Supplied passage:
36 decision tree ensembles were trained (6 hazards * 3 lead times = 18 models ensembles for the HREF and SREF). The learning rate was set 0.063. Early stopping resulted in ensembles of between 158 and 754 trees (mean 350.0). Each of the ensembles ended up using a different set of hyperparameters, but in general, using fewer features was preferred (for learning each tree, only a random subset of features is considered—the size of the subset is a hyperparameter), and deeper trees were preferred (relative to the max depth of 8). The significant tornado ensembles are an exception: they were usually shallower trees.

Blurring

The ensembles at different lead times are combined into single predictor that picks the appropriate ensemble based on the forecast hour. If two ensembles apply the forecast hour (e.g. both f2-13 and f13-24 apply to forecast hour 13), then the mean of the two outputs is used. To spatially smooth the predictions, the outputs are blurred. For each hazard, two blur radii are chosen, one for the nearest forecast hour (f2), and one for the furthest (f35 HREF, f38 SREF). For hours in between, both blurs are applied separately and the results are linearly interpolated based on the forecast hour.

The blur radii are chosen by grid search to maximize the area under the precision-recall curve (AU-PRC). AU-PRC is equivalent to the area to the left of the performance diagram curve¹⁷. A more commonly used metric is area under the receiver operator curve (AU-ROC). Unlike AU-ROC, AU-PRC ignores correctly rejected negatives and may therefore be more appropriate for rare events¹⁸¹⁹, such as severe weather. Indeed, the tornado model trained here has worse AU-ROC than an earlier Nadocast experiment trained with ~1 year less data. For events as rare as severe weather, the AU-ROC metric is dominated by probability of detection (POD) at very low prediction thresholds (e.g. ≤1%) and is largely insensitive to precision improvements at higher thresholds (e.g. 15%). AU-PRC better captures the performance over the range of thresholds relevant to forecasting (and indeed the tornado model trained here has better AU-PRC than the earlier experiment).

Supplied records:
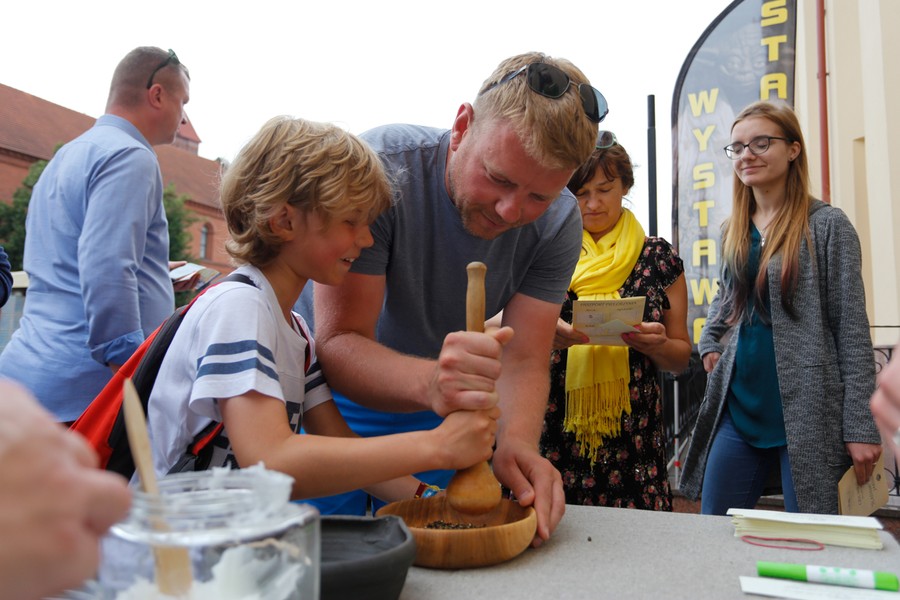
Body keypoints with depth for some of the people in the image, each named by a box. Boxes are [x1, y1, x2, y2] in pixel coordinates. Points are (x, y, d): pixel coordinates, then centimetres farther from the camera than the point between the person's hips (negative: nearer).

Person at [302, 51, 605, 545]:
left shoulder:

---

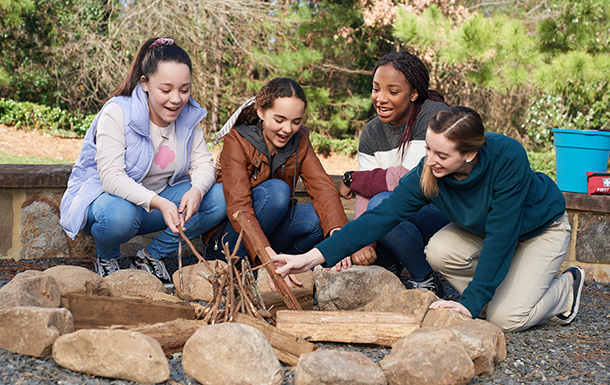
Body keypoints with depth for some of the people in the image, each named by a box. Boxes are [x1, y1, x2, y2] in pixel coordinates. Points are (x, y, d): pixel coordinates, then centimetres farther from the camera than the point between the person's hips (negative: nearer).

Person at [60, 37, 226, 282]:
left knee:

Questions:
(a) Render this sentence from the severe weather forecasting passage in Spanish: "To spatially smooth the predictions, the outputs are blurred."
(b) Please carry the severe weather forecasting passage forward from its last sentence.
The listing is not needed for anything here.

Answers to the tasks:
(a) Para suavizar espacialmente las predicciones, las salidas se difuminan.

(b)
The best blur radii are shown below.

Model/Hazard	Blur Radius f2	Blur Radius f35 (f38 SREF)
HREF Tornado	15	15
HREF Wind	25	25
HREF Hail	15	25
HREF Sig. Tornado	25	35
HREF Sig. Wind	15	35
HREF Sig. Hail	15	25
SREF Tornado	0	50
SREF Wind	50	50
SREF Hail	0	35
SREF Sig. Tornado	50	35
SREF Sig. Wind	35	70
SREF Sig. Hail	0	50

Hourly Combining and Calibrating

Predictions that come out of a machine learning classifier may not necessarily be well-calibrated (e.g. a prediction of 1% might in fact be closer to 0.5%). Additionally, we need to combine the HREF and SREF predictions. We perform both of these simultaneously. The process, described below, is somewhat involved, but it both calibrates and combines the predictions, as well as allows for some non-linearity (e.g. perhaps the HREF predictor is more reliable at higher probs and we want to take advantage of that), all while trying to minimize the number of learned parameters (compared to making a 2D lookup table of HREF prob and SREF prob to final prob).

First we verified that the HREF predictor is more performant than the SREF predictor by AU-PRC on the validation data, and we use the HREF prediction $\hat y_{href}$ as a first guess for the output probability. Using the validation dataset, we define 6 bins for these first guesses such that each bin has an equal amount of positive weight—the first bin ends up with a large amount of low probability points, the last bin has a small number of high probability points. We then combine overlapping consecutive pairs of bins, resulting in 5 bins, as shown below. The bin boundaries shown are for the tornado predictor.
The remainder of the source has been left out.